§ EXERCISE: Reproduce verbatim the portion of the remarks on U.S.–China relations that runs from "Support for human" to "to the world.".

§ DOCUMENT:
· · ·

All of these issues are rooted in the fact that no one nation can meet the challenges of the 21st century on its own, nor effectively advance its interests in isolation. It is this fundamental truth that compels us to cooperate. I have no illusion that the United States and China will agree on every issue, nor choose to see the world in the same way. This was already noted by our previous speaker. But that only makes dialogue more important -- so that we can know each other better, and communicate our concerns with candor.

For instance, the United States respects the progress that China has made by lifting hundreds of millions of people out of poverty. Just as we respect China's ancient and remarkable culture, its remarkable achievements, we also strongly believe that the religion and culture of all peoples must be respected and protected, and that all people should be free to speak their minds. And that includes ethnic and religious minorities in China, as surely as it includes minorities within the United States.

Support for human rights and human dignity is ingrained in America. Our nation is made up of immigrants from every part of the world. We have protected our unity and struggled to perfect our union by extending basic rights to all our people. And those rights include the freedom to speak your mind, to worship your God, and to choose your leaders. These are not things that we seek to impose -- this is who we are. It guides our openness to one another and to the world.

· · ·

§ DATASET EXCERPT:
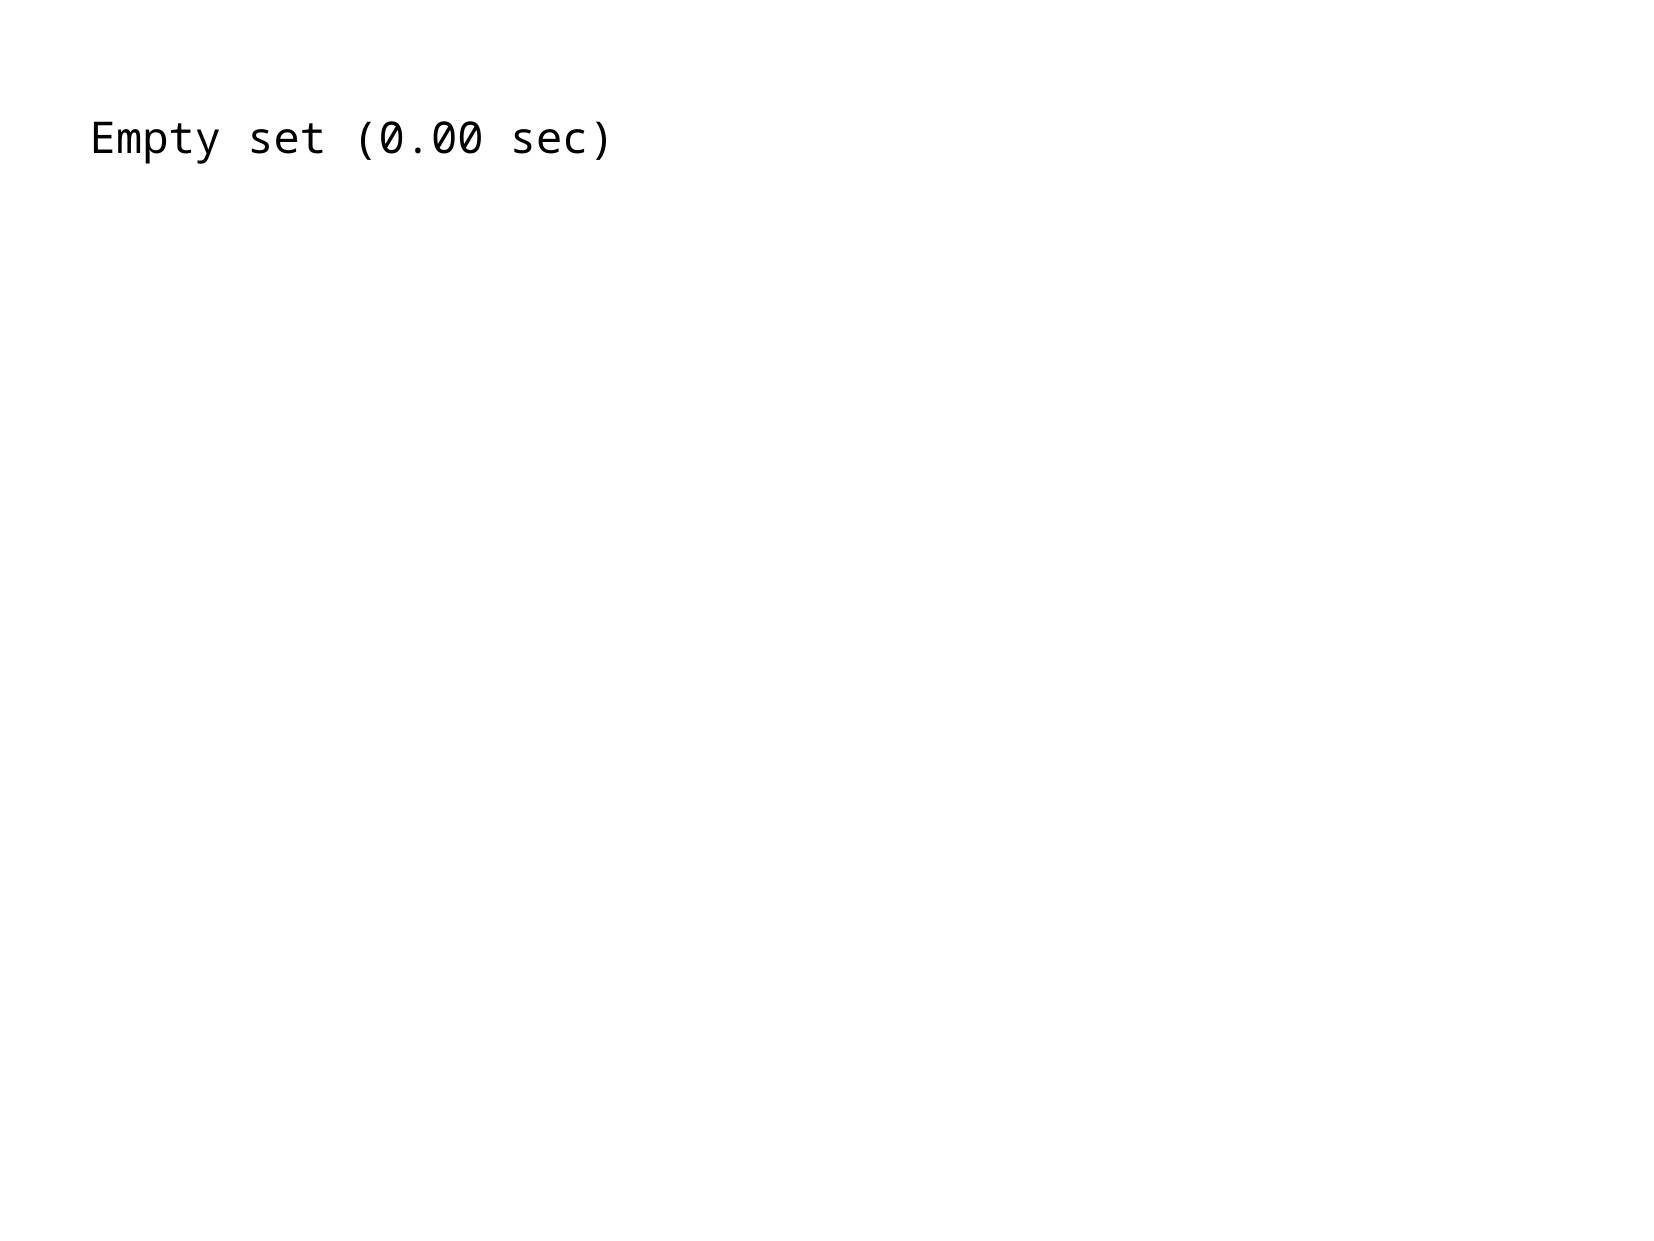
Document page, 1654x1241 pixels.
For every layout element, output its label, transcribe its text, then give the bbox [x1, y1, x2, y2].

text_box Empty set (0.00 sec) [75, 99, 1576, 210]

· · ·

§ EXERCISE RESULT:
Support for human rights and human dignity is ingrained in America. Our nation is made up of immigrants from every part of the world. We have protected our unity and struggled to perfect our union by extending basic rights to all our people. And those rights include the freedom to speak your mind, to worship your God, and to choose your leaders. These are not things that we seek to impose -- this is who we are. It guides our openness to one another and to the world.